Results: On average, 40% cell loss was observed when loading samples to the DEPArray system. Expected mutations in clinically relevant markers could be obtained for 60% of single recovered tumour cells and all groups of tumour cells. Reliable gene expression profiles were obtained from single cells and groups of up to 10 cells for 2 out of 3 spiked breast cancer cell lines.

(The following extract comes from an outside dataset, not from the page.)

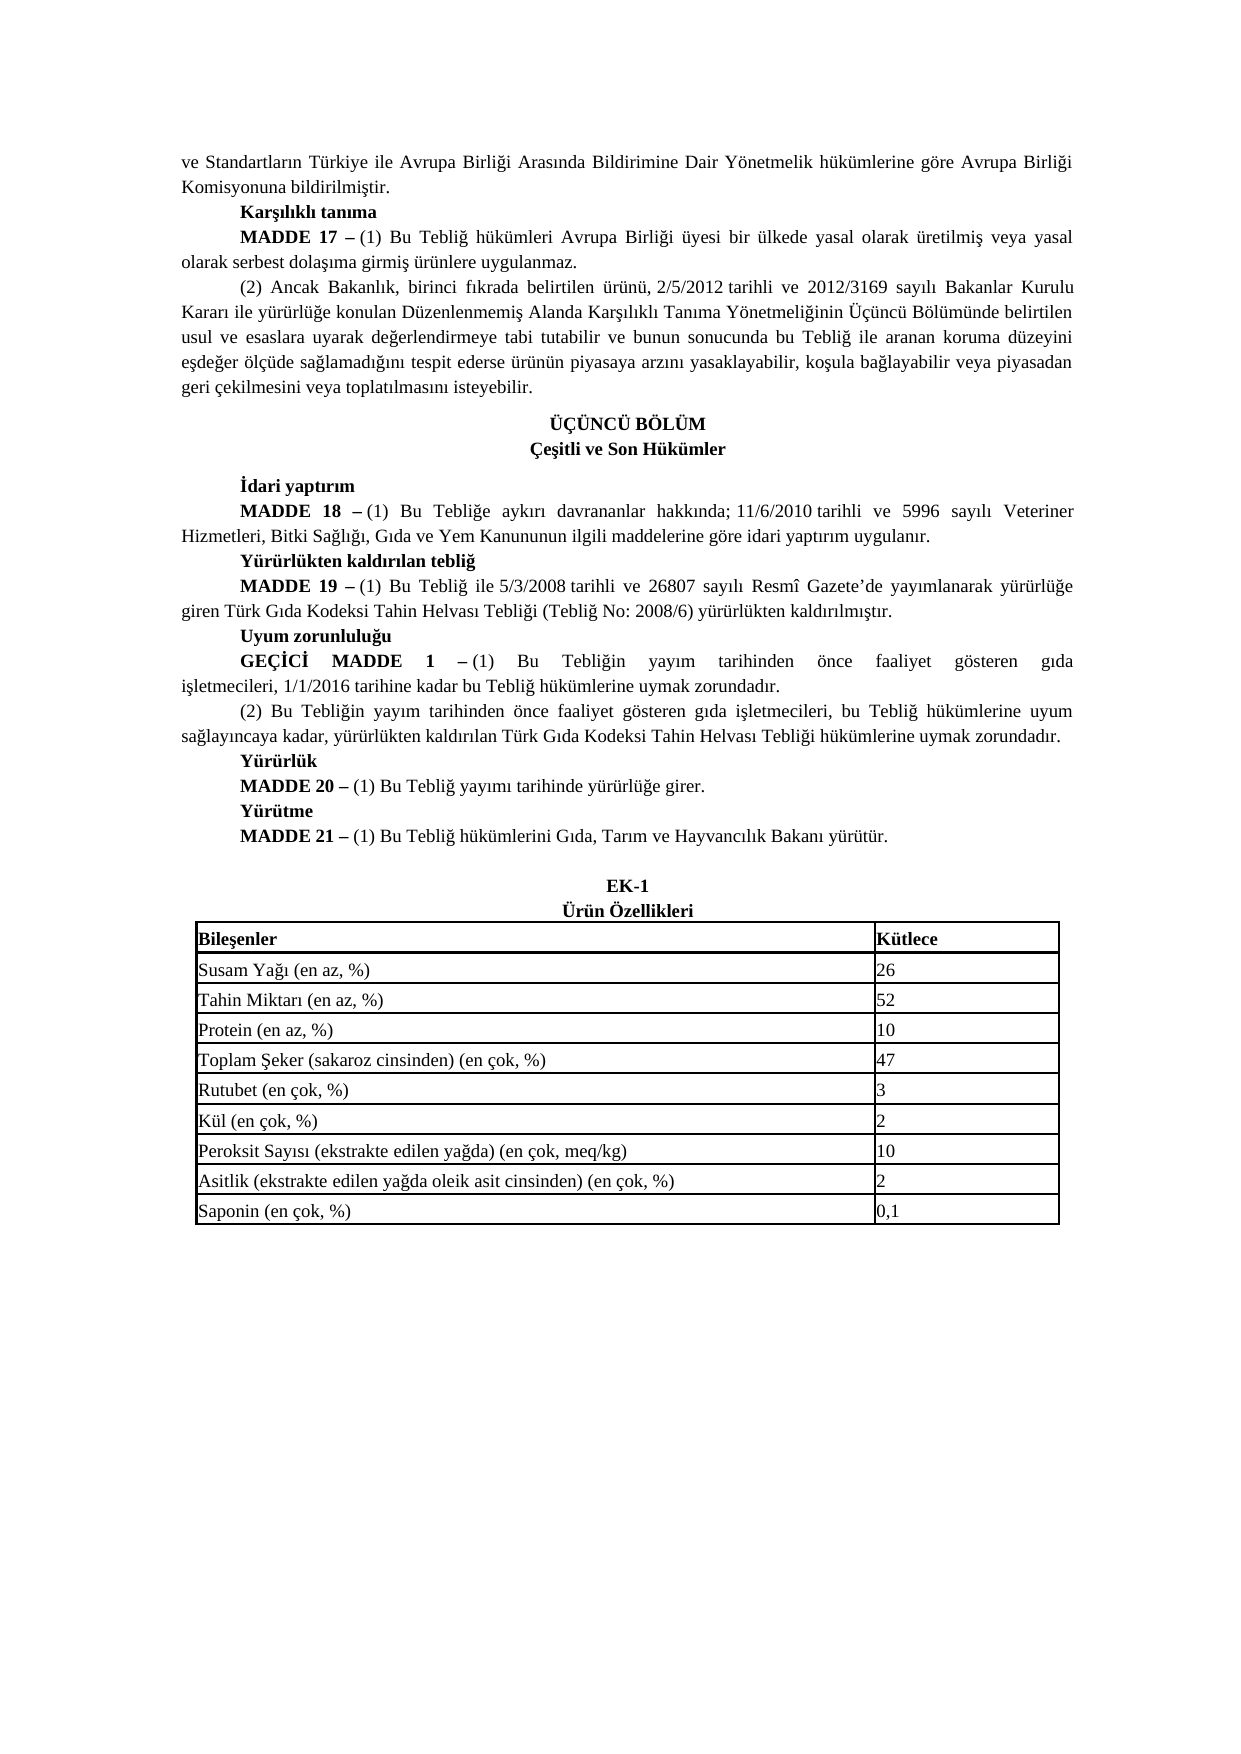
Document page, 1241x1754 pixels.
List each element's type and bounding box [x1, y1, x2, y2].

table_cell [170, 148, 1085, 1226]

Conclusion: We describe a semiautomated workflow for the isolation of small groups of 1 to 10 tumour cells from whole blood samples and provide proof of principle for the feasibility of their comprehensive molecular characterisation.

Figure 1

Schematic of overall experimental workflow. Step 1: Tumour cells of three different human cultured breast cancer cell lines were spiked in healthy donor blood at a concentration of 10³ tumour cells per 7.5 ml whole blood. Step 2: Tumour cells were immunomagnetically enriched using either the CellSearch CTC kit or the CellSearch Profile kit followed by a manual staining procedure. Step 3: Cells were reconstituted in a final volume of 14 μl and loaded in a DEPArray cartridge. Step 4: Analysis and sorting procedures were performed on the DEPArray system. Step 5: Single cells and groups of cells of interest were isolated with the DEPArray system. Step 6: Mutation or transcriptional analysis of isolated tumour cells.

Figure 2

Composite image gallery showing staining characteristics of MDA-MB-231 cells and WBCs from a CellSearch cartridge after immunomagnetic enrichment with the CellSearch CTC kit visualised on the DEPArray system. (A) Tumour cells were defined using standard CellSearch CTC criteria being (1) round to oval shape, (2) presence of a clear DAPI-stained nucleus, (3) at least 50% overlap between the CK-PE-positive cytoplasm and the nucleus and (4) CD45-APC negativity. Separate images for PE, DAPI and APC fluorescence and bright field channels and merged CK-PE/DAPI and CD45-APC/DAPI images of three single MDA-MB-231 cells (top 3 rows) and two WBC (bottom 2 rows) are shown. (B) Scatter plot of mean fluorescence intensities for CK-PE (y axis) and CD45-APC (x axis) staining by the DEPArray software. Rectangular gates can be applied to aid quick identification of cells or populations of cells for cell sorting. Green dots represent CK+/CD45− MDA-MB-231 cells selected by the user. Red dots represent CK−/CD45+ WBCs. Grey dots represent unselected events.

Figure 3

Composite gel images of Ampli1 QC end-point PCR products of Ampli1 whole-genome amplified DNA of five single MDA-MB-231 tumour cells and two groups of tumour cells and WBCs used for KRAS mutation analysis, analysed on the Agilent 2100 Bioanalyzer. Genomic DNA of samples was considered to be successfully amplified if both of two control genomic DNA sequences were visualised. In this example, no amplification product was obtained in two single-cell samples and both negative control samples. No mutated or wild-type allele sequences were detected with the Therascreen KRAS mutation test in both single-cell samples that failed to pass Ampli1 amplification check (Table 3, experiment 1). NTC=negative template control; TC=tumour cell; WBC=white blood cell.

Figure 4

(A) Composite image gallery of MDA-MB-231 cells, MCF7 cells and WBCs from manually stained CellSearch Profile samples visualised on the DEPArray system. Images of a single MCF7 cell showing faint EPCAM-PE staining (row 1), a single MDA-MB-231 cell showing no EPCAM staining (row 2) and two EPCAM-/CD45+ WBCs (rows 3 and 4) are shown. (B) Unsupervised hierarchical clustering analysis comparing gene expression profiles of 1 to 10 MDA-MB-231 cells, MCF7 cells and WBCs isolated from spiked blood samples with the CellSearch Profile kit and the DEPArray system and corresponding positive control samples (PC). Data have been subjected to median normalisation for each individual marker across all samples. Red colour indicates a transcript level above the median and green colour indicates a transcript level below the median of the particular assay as measured in all samples. (C) Boxplots of normalised gene expression values of 1 to 10 MDA-MB-231 and MCF7 cells and two groups of 10 WBCs for the 9 marker transcripts. PC=positive control sample cDNA of 3–5 million MDA-MB-231 cells harvested from the same culture flask as the one used to perform the isolation of single cells and groups of tumour cells); NTC=negative template control; TC=tumour cell(s); WBC=white blood cell.